FALECEU NOSSA PRIMEIRA PRIMEIRA DAMA
O que segue é a noticia da morte da esposa do nosso primeiro INTENDENTE MUNICIPAL, o que
equivale a “prefeito” - administrador, na época que as Câmaras eram praticamente no
sistema parlamentar. Uma história triste
que abalou o recente município de São João do Curralinho (desmembrado de
Piracaia em 17/8/1895 e a primeira câmara e intendência empossados em
21/8/1896). O discurso é triste porém lindo e mantive o português da época. Era mãe da saudosa professora Adilia e do grande educador brasileiro Almeida Junior. Irmã de Bruna Caparica Filha.
Matéria p/o Munícipe – manuscrito de 08-11-1896
D. Otilia Caparica de Almeida
No dia 28 do
pretérito finou-se nesta vila, as 08 1/2 horas da noite, esta virtuosa filha do respeitável ancião sr.
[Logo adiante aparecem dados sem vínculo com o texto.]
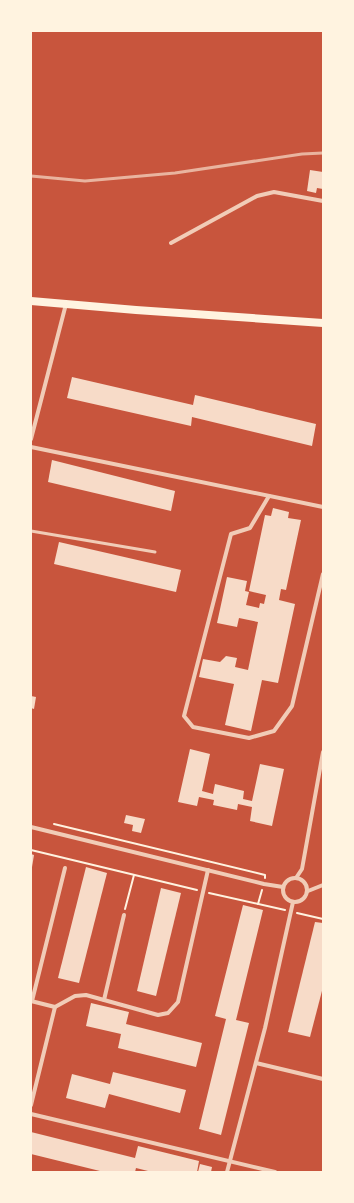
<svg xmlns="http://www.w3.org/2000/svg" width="354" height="1203" viewBox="0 0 354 1203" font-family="'Asap Condensed',sans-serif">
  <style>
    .building { fill: #f7dbc8 }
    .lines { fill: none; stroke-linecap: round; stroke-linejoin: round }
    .path { stroke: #fff3e0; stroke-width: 2 }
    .service { stroke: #f1ccb7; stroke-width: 3 }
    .minor { stroke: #f1ccb7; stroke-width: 4 }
    .secondary { stroke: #fff3e0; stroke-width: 8 }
    .rail { stroke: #e9b49f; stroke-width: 3 }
  </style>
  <rect width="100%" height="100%" fill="#c8553d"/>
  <!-- building -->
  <g class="building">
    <path d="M 310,170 L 323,172 L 323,189 L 317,188 L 316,193 L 307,191 Z"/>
    <path d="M 72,377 L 193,405 L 195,395 L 316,424 L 312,446 L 192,417 L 191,426 L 67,398 Z"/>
    <path d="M 52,460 L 175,491 L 171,511 L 48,482 Z"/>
    <path d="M 273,508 L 289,512 L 288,518 L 301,520 L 286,590 L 281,589 L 279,600 L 295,604 L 278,683 L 262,680 L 251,731 L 225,725 L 234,684 L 199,677 L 203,659 L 220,662 L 226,656 L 237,658 L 235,667 L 248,670 L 258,622 L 239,618 L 237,627 L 217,623 L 227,577 L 247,581 L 245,591 L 249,592 L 246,605 L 259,608 L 260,603 L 264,604 L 266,595 L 249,591 L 265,515 L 271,516 Z"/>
    <path d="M 59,542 L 181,570 L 176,592 L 54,564 Z"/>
    <path d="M 31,696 L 36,697 L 34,709 L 31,708 Z"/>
    <path d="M 190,749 L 210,754 L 202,791 L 213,794 L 215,784 L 244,791 L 243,799 L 252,801 L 260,764 L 284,769 L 272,826 L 250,821 L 252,807 L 238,804 L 237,810 L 213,805 L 214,800 L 199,797 L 197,806 L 178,802 Z"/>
    <path d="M 126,815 L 145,819 L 141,833 L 132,831 L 133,825 L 124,823 Z"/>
    <path d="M 31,854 L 34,855 L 32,867 L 31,867 Z"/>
    <path d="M 86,867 L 107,873 L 79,983 L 58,978 Z"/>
    <path d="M 161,888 L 181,893 L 156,996 L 137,991 Z"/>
    <path d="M 243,905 L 263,910 L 236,1020 L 249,1023 L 221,1135 L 199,1129 L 226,1019 L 215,1016 Z"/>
    <path d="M 315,922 L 323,923 L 323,987 L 310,1037 L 288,1032 Z"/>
    <path d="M 91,1003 L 129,1012 L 126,1024 L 202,1043 L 196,1067 L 118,1048 L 121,1034 L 86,1026 Z"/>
    <path d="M 113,1072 L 186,1090 L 180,1113 L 109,1094 L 105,1108 L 66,1098 L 72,1074 L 110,1084 Z"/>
    <path d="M 31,1132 L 135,1158 L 138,1146 L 199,1161 L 197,1172 L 152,1172 L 136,1168 L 135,1172 L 104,1172 L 31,1154 Z"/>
    <path d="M 200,1164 L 212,1167 L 211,1172 L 198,1172 Z"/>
  </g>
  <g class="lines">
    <!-- path -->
    <g class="path">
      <path d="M 54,824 L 265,875 L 265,878"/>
      <path d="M 31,850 L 197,890"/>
      <path d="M 209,893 L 285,910"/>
      <path d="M 258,904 L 262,890"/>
      <path d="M 125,909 L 134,875"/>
      <path d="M 297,913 L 323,919"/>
    </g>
    <!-- service -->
    <path class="service" d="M 31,531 L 155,552"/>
    <!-- minor -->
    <g class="minor">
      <path d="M 171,243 L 257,196 L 274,192 L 323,201"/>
      <path d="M 31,439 L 66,304"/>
      <path d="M 31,447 L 323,507"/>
      <path d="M 269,496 L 250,528 L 231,534 L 184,716 L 193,727 L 249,738 L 274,731 L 292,706 L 323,574"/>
      <path d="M 31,827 L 264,884 L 283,887"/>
      <circle cx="295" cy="890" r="12"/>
      <path d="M 296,878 L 302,869 L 323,752"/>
      <path d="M 308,891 L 323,885"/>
      <path d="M 104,1000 L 124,915"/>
      <path d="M 31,1001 L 55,1007"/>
      <path d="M 32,1001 L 65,868"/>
      <path d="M 256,1063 L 323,1079"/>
      <path d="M 31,1105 L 55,1007 L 75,996 L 86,995 L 158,1015 L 168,1013 L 178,1002 L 208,870"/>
      <path d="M 31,1114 L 275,1172"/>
      <path d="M 227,1172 L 265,1028 L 293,902"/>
    </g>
    <!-- secondary -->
    <path class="secondary" d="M 31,301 L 136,310 L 323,323"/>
    <!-- rail -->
    <path class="rail" d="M 31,176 L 85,181 L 175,173 L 302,154 L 323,153"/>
  </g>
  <!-- border -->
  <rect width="354" height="1203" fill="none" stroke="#fff3e0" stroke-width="64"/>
</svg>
Anselmo
Gonçalves Caparica, e esposa do prestante cidadão Antonio Ferreira de Almeida, digno intendente municipal e
proprietário das oficinas tipográficas em que se publica esta folha.
A
jovem e distinta senhora, que apenas contava 21 anos, sucumbiu a uma síncope
cardíaca conseqüente a um parto laborioso, orfando a três inocentes crianças,
uma das quaes com algumas horas de vida, e enlutando o lar querido, os corações
de seus extremosos paes e a toda esta população que a estimava justamente.
Logo
que se divulgou a infausta noticia muitas pessoas, dolorosamente surpreendidas
pelo inesperado acontecimento e revelando a profunda mágoa de que todos estavam
possuídos acorreram à casa, onde ele se dera, testemunhando assim a verdadeira,
a respeitosa estima em que era por todos acatada – Dª Otilia.
Realmente,
foi sentidíssima sua morte, já porque ninguém a poderá esperar, já por ser a
ilustre extinta filha e esposa de cidadãos muito considerados entre nós.
Ao
seu saimento que teve logar no dia 29 as 4 horas da tarde, concorreram quasi
toda a população desta vila e muitos cavalheiros do nosso município. Foi um dos
enterros mais concorridos que se tem dado entre nós.
Dentre
o séquito muitas pessoas vestiam opas e quasi todas pegaram nas alças do
caixão, que eram disputadas vivamente pelos amigos e parentes. O rev. vigário
de Santo Antonio fez as cerimonias religiosas na igreja e no cemitério. Ali, ao
serem encerrados em seu último jazigo os restos mortaes da desditosa senhora,
foi lida pelo professor público desta localidade o discurso que abaixo
transcrevemos e que foi ouvido com o maior silêncio pelos circunstantes.
Sabemos
que, em sinal de grande pesar pelo falecimento de Dª Otilia, suspendeu-se a
aula pública no dia 29, e que em sessão do dia 31 e por indicação do sr.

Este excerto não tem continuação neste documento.